PETROZAVODSK, Russia -- The trial of Yury Dmitriyev, a Russian historian charged with sexually assaulting his adopted daughter, has started in the northwestern region of Karelia.
Speaking to reporters outside Petrozavodsk City Court after the trial began behind closed doors on December 18, defense lawyer Viktor Anufriyev said that Dmitriyev maintained his innocence.
Supporters of Dmitryev contend that he is being victimized by Russian authorities who want to keep the state crimes of the Soviet era under wraps.
"Yury Alekseyevich [Dmitriyev] refused to accept guilt...and that is my position as well," Anufriyev said.
He said prosecutors have provided no convincing evidence against his client.
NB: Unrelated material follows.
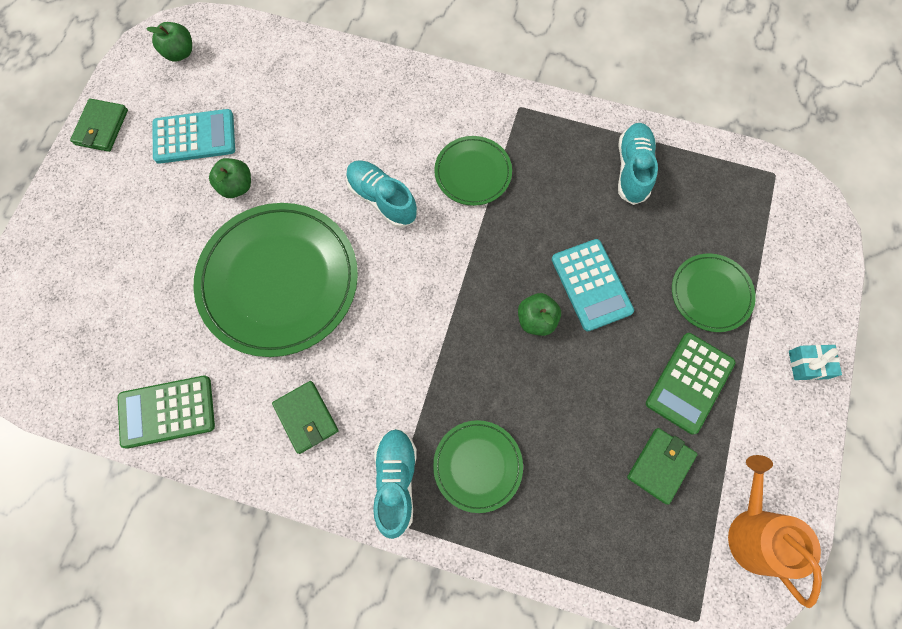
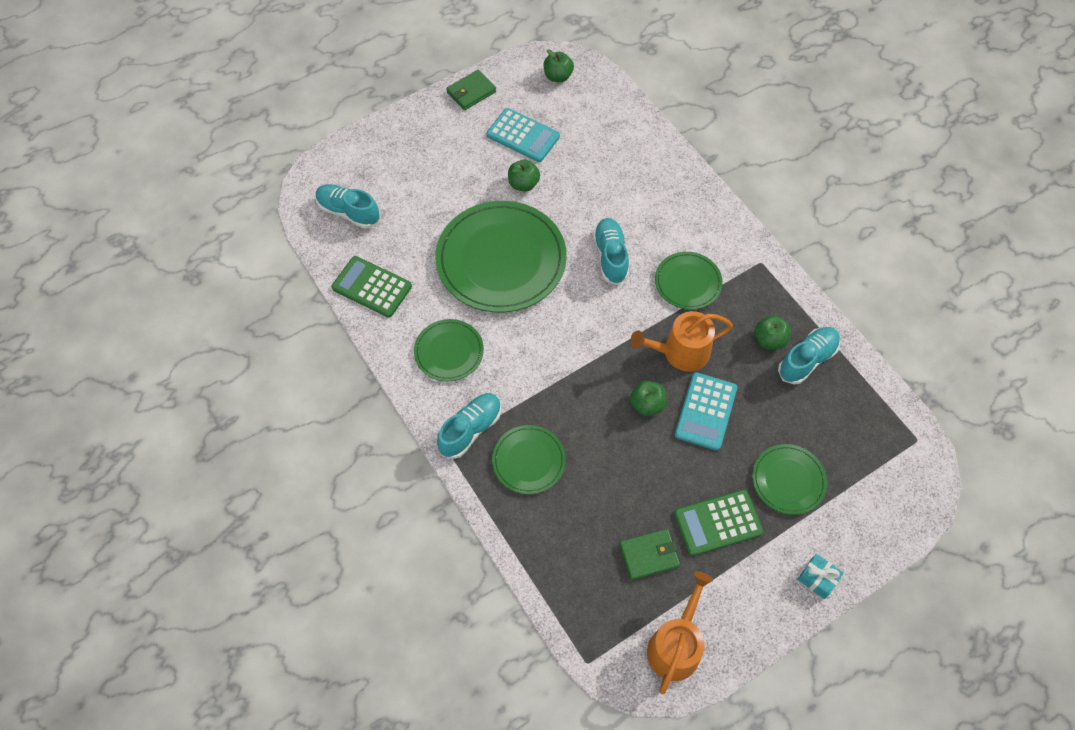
camera: 40 degrees right, 10 degrees down
green wallet [272,381,339,454] -> green plate [414,319,484,381]
none -> turquoise shoe [316,184,380,229]
none -> orange watering can [631,311,733,372]
none -> green apple [755,315,791,350]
Dmitriyev, 62, is the chief of the Moscow-based human rights group Memorial's branch in Karelia, which border Finland. He has worked for decades to expose crimes committed in the region by the Soviet state under dictator Josef Stalin.
Dmitriyev has overseen research at the Sandarmokh mass-burial site, where several thousand victims of Stalinist terror were executed and buried in 1931-41.
Supporters contend that said the case was brought against him because he exposed a side of history that complicates the Kremlin's glorification of the Soviet past.
Dmitriyev was charged in July with "violent acts of a sexual nature committed against a person under 14 years of age."
The trial that began on December 18 is the second one Dmitriyev has faced this year.
The historian spent 13 months in custody before he was acquitted of child-pornography charges in early April, in a trial he also dismissed as politically motivated.
An appeals court in Karelia overturned that verdict two months later, sending the case back to prosecutors for further investigation.
Dmitriyev was rearrested on June 27 on the new, more severe sexual-assault charge.
After the hearing on December 18, Anufriyev said the court prolonged Dmitriyev's detention in jail until March 25.
It is not clear when a verdict is expected.